In the beginning, it was the ’80s Chicago guys… the names I mentioned before, Steve Hurley, Chip E, Ten City, etc. And then disco producers like Patrick Adams, Leroy Burgess, Gamble & Huff… way too many to think of. Then in the ’90s there was Terry Hunter, Paul Johnson, Cajmere, DJ Sneak, Glenn Underground. MAW, Roy Davis Jr…. just so many dope producers. I’ve also always been a big hip hop head. DJ Premier, Dr. Dre, Q-Tip, Pete Rock, Erick Sermon, No ID, Jay Dilla, DJ Quik, etc, etc.
Right now, I’m really feeling Opolopo, Atjazz, Coflo, Osunlade, Terry of course, Louie Vega, Kenny Dope, Joey Negro, Manoo, GU aka CVO… there are so many making great music right now!
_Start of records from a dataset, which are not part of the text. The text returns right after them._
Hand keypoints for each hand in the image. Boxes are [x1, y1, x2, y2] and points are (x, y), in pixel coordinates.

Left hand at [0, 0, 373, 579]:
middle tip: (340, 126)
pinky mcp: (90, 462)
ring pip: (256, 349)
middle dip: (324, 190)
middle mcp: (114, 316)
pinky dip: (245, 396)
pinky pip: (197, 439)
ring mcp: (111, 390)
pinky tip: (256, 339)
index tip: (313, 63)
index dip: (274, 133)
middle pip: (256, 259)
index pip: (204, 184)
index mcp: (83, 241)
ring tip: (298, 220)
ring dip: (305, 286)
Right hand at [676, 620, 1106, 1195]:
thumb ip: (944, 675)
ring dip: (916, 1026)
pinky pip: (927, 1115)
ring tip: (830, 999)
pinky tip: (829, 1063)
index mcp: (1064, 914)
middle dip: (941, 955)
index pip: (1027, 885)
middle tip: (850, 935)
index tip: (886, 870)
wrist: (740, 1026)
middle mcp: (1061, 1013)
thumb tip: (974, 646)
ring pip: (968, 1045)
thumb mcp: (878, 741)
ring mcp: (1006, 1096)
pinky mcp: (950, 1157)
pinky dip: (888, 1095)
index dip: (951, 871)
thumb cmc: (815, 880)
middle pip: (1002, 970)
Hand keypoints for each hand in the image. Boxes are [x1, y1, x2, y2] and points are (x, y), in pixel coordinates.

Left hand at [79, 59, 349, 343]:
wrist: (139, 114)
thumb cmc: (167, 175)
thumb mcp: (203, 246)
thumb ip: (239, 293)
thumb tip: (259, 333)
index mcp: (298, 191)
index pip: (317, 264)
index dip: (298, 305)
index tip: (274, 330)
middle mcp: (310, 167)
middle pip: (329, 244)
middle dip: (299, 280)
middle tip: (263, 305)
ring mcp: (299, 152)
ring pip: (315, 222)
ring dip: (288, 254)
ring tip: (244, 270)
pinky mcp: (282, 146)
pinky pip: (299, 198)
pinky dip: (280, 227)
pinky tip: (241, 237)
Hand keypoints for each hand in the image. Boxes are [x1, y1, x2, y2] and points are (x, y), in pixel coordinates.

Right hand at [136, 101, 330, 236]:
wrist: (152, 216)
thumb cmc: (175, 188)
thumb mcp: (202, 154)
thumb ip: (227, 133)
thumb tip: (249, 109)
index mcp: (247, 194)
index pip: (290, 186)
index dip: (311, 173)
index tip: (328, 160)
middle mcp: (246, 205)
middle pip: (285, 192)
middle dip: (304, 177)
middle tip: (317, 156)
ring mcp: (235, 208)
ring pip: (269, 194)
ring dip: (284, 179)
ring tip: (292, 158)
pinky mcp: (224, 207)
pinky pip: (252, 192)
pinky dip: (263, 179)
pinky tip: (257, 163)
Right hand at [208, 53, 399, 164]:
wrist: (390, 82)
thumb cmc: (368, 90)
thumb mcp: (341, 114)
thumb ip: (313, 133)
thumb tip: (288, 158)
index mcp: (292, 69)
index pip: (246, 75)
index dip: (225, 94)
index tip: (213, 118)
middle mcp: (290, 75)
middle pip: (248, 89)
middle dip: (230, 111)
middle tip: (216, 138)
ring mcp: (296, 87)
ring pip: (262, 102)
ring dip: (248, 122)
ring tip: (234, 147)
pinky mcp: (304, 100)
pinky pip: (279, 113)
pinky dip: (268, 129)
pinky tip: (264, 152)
No shade to anyone I forgot. Way too many to name all of them. I also find myself going back to a lot of ’70s music to study their arrangements and instrumentation. I especially love ’70s fusion jazz. The funk/soul/jazz fusion… disco or not.
As a DJ — same question. Who is a DJ that you will call in sick to work to see the night before?
Again, there are a lot of great DJs out there! I love hearing Wayne Williams & Alan King play. Mike Dunn always kills it. I listen to Rahaan a lot — and try to figure out his damn records! I love Sadar for the same reason. Djeff is an amazing DJ. Julius the Mad Thinker has always been one of my favorites. Terry is an obvious choice… his rotary EQ game is nasty. GU is an alien. Karizma is one of the best I’ve ever seen live. Call in sick to the job I don’t have? Jazzy Jeff & DJ Scratch!
What do you want to see in the 2020s?
I want to see more unity and mutual support. I want to see people voluntarily supporting the culture where it counts most: the economy. Buy the records, stream them on legit sites and apps, pay that cover charge, buy that merchandise, pay that DJ properly!! The truth is… we need that circulation for this thing to survive.
I want to see more love and less hate. When you see someone else getting an opportunity that you haven’t gotten yet, don’t let your first reaction be to criticize or hate. Let it be inspiration. The law of attraction is real, and more love will get you more love. Focus on the art and the love you have for what you do. And just say no to the bootleg man.
Now what do you fear we’ll actually see in the 2020s? (Musically, I guess, but predict the end of the world here if you like.)
What is to be will be. I try not to put energy into fear. I believe in creating your own reality, so the 2020s will be a beautiful time. Bad stuff will happen, but there’s no yin without yang. Let’s collectively keep this beautiful culture going and teach the youth so it can continue.
As for the world, I said in one of my very few rap verses a long time ago (yeah, lol) — “The earth’s not coming to an end, the people are,” based on an old George Carlin stand up. Inevitably, we will be outta here. But, it won’t happen in our lifetime. Hopefully the orange tanning bed champ won’t prove me wrong with WW3.
What do you have coming up for us?
Tons of music. I have a new single dropping on Nervous Records soon featuring Carla Prather and written by Byron Stingily titled “Never Fall In Love With A DJ.” I produced a song for Randall Dean titled “More of the Same” that just came out. I have some tunes I’m finishing with Jon Pierce, Black Widow, Ron Carroll, Ten City, Terry Hunter, Shannon Chambers, Meagan McNeal, Wayne Williams & Koffee, and Coflo that will all be out sooner than later. I plan to create a lot of new music this year as long as God continues to wake me up everyday. And we have a ton of new music dropping on T’s Box & T’s Crates as well as the new imprint Terry & I just launched, Mirror Ball Recordings. We’re really excited about that new venture! Tons of dopeness coming on that!
What can you tell us about this mix?
These are just some records I love. I have a diverse taste, so I just play music I love. Expect a few unreleased joints in here too! Thank you for the interview!